An acrylic film laminated veneer was produced in the same manner as in Example 1 using this multilayer structure polymer (IV). When this workability was evaluated, no cracks occurred and good workability was exhibited. The tensile elongation at break of the acrylic film itself is 1
20%.

<Comparative Example 1> When the workability of the veneer plate alone was evaluated, it was found that the veneer plate cracked and the workability was poor.

Comparative Example 2 An acrylic film having a thickness of 50 μm was produced in the same manner as in Example 1 except that the composition was changed to the composition shown in Table 1. The tensile elongation at break of this film is 4
It was 0%.

An acrylic film laminated veneer was produced in the same manner as in Example 1 except that this acrylic film was used.

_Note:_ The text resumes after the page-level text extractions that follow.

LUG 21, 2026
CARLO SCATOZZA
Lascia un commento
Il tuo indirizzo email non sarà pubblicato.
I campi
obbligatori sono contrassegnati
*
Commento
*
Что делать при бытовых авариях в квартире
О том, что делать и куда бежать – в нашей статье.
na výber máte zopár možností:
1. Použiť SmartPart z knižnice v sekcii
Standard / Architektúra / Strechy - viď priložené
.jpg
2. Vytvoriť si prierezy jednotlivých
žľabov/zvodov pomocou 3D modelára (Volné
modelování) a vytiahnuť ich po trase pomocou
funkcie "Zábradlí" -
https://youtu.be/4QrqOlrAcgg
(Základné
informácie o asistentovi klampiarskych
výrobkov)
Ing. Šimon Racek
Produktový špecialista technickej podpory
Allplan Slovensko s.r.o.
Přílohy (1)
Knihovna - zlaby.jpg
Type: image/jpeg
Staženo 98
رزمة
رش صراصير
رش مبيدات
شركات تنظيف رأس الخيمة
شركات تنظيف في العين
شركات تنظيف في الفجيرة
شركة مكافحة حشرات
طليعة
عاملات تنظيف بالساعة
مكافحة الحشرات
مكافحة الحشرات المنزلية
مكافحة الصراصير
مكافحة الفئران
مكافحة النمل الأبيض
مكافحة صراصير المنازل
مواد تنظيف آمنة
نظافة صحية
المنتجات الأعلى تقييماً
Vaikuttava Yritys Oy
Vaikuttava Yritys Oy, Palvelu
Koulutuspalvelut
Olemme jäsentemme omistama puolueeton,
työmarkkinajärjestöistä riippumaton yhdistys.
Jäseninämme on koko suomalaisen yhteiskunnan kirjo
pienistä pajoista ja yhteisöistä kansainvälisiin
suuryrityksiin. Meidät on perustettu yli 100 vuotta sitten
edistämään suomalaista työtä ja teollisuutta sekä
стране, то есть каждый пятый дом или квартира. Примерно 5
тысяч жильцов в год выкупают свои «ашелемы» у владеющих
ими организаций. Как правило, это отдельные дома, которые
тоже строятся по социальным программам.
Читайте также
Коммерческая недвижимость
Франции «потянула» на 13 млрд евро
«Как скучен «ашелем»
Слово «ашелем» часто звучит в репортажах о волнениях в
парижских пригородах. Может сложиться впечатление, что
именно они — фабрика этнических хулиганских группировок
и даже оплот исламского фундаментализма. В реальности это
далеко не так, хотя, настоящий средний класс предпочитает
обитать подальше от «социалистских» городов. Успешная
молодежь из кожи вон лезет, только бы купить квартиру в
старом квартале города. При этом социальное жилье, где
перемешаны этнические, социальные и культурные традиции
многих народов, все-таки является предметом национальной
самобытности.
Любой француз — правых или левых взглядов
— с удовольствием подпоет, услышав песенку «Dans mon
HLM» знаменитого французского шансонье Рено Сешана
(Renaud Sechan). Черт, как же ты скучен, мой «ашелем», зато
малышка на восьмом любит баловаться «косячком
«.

When this workability was evaluated, cracks occurred and sufficient workability was not obtained.

[0048]

[Table 1]

[0049]

As described above, the veneer of the present invention is
Since the acrylic film having a tensile elongation at break of 80% or more at 23 ° C. is laminated, the veneer is a low-cost veneer which is excellent in a deep, high-grade appearance, has good workability and durability, and is low in cost.

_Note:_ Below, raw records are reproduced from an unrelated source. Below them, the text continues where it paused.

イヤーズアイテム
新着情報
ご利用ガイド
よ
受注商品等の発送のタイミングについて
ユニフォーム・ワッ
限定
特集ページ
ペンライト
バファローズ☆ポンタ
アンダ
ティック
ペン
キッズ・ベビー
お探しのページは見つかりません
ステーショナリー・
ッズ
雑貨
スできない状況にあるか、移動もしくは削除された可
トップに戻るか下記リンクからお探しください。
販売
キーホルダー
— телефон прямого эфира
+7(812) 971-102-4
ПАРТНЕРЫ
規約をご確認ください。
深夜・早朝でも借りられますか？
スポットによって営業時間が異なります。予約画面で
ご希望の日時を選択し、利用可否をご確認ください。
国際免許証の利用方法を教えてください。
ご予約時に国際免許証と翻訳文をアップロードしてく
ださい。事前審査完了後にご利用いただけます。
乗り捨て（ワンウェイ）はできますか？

Further, if an acrylic film containing an ultraviolet absorber is used, a veneer excellent in weather resistance can be obtained.

Claims (3)

[Claims] 1. A veneer laminated with an acrylic film having a tensile breaking elongation at 23 ° C. of 80% or more. 2. The veneer according to claim 1, wherein the acrylic film contains an ultraviolet absorber. 3. The veneer according to claim 1, wherein the thickness of the acrylic film is 15 μm or more and 300 μm or less.